Startup corner: Juro in focus

How would you describe your company to a friend?
Juro is a contract management provider that offers businesses a smarter way to manage paperwork.
And if you had to describe it to a techy?
Juro is a contract management provider that enables businesses to automate the generation, negotiation, signing and management of contracts through an AI-enabled workflow.
When were you founded?
2015
By who?
Richard Mabey (a former Freshfields Corporate lawyer with an INSEAD MBA) and Pavel Kovalevich (an ex-Accenture IT consultant).
Who are your key managers/senior execs?
CEO: Richard Mabey (pictured top right, a former Freshfields Corporate lawyer with experience at LegalZoom). CPO: Pavel Kovalevich (pictured right, an ex-Accenture IT consultant). Advisers include Tim Clark (former Senior Partner of Slaughter & May) and Ned Staple (General Counsel of Zoopla). 
What is your growth strategy?
We are growing fast throughout Europe.  We are currently focused on in-house counsel and plan later to sell to law firms. Our focus on user experience means that we see rapid adoption of our technology within businesses, which helps in-house legal teams to keep control of contracts.
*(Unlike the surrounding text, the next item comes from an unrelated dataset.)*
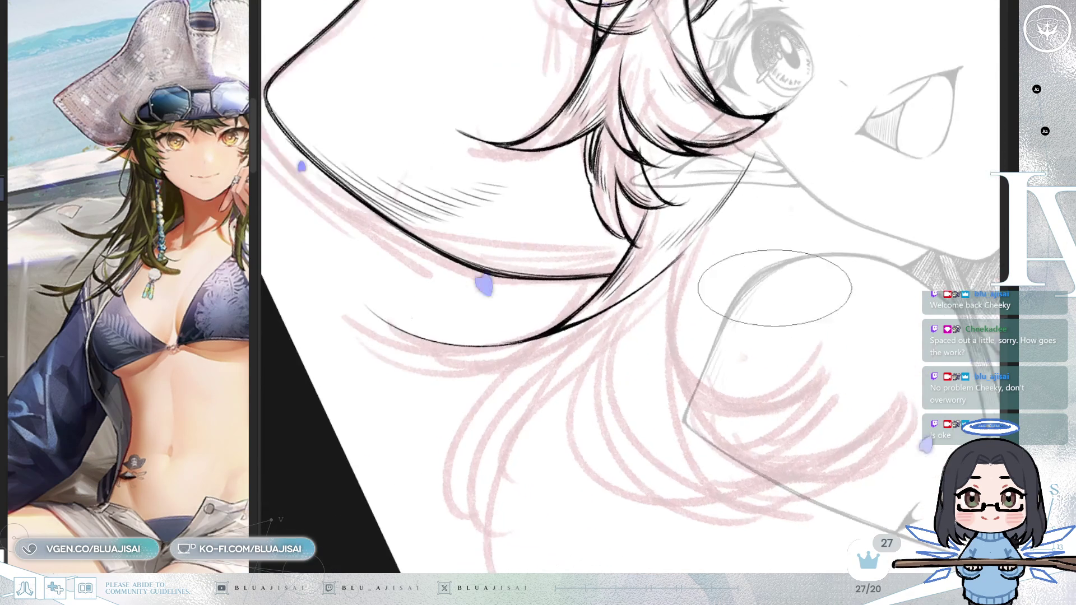
Step: Ink two lower hair strands, redoing the first, plus two long strands falling downward
left_click_drag(393, 250, 611, 306)
key("ctrl+z")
Have you received investment?
We are funded by Point Nine Capital, Seedcamp and angels including the founders of Gumtree and Indeed. com, Michael Pennington and Paul Forster. [Juro closed a $750,000 seed funding round in January 2017.]
Who are your target clients?
We work with several high growth marketplace businesses. Going forward, we are targeting high volume B2B businesses, especially those with a marketplace model.
Have there been any key changes in direction since you were founded?
Since founding we have changed the kinds of customers we go after from small businesses to high volume / high growth enterprises. We found that each had a different set of pain points and required a radically different user experience.
What are the key challenges you face in your market?
Key challenges include a traditionally high cost of customer acquisition, the risk aversion of in-house legal teams and the long sales cycles that selling to legal customers can entail. This said, all of these things are getting better as the market realises the benefits of legal technology.
What are the most exciting developments you’ve seen in your market in the past year to 18 months?
The most exciting development has been the willingness of in-house counsel to engage with AI solutions. Advances in machine learning are shifting the paradigm of contracts, and the speed at which the market is adopting the technology is breath-taking.
Tell us something that people don’t already know about the company?
We operate in 12 countries globally.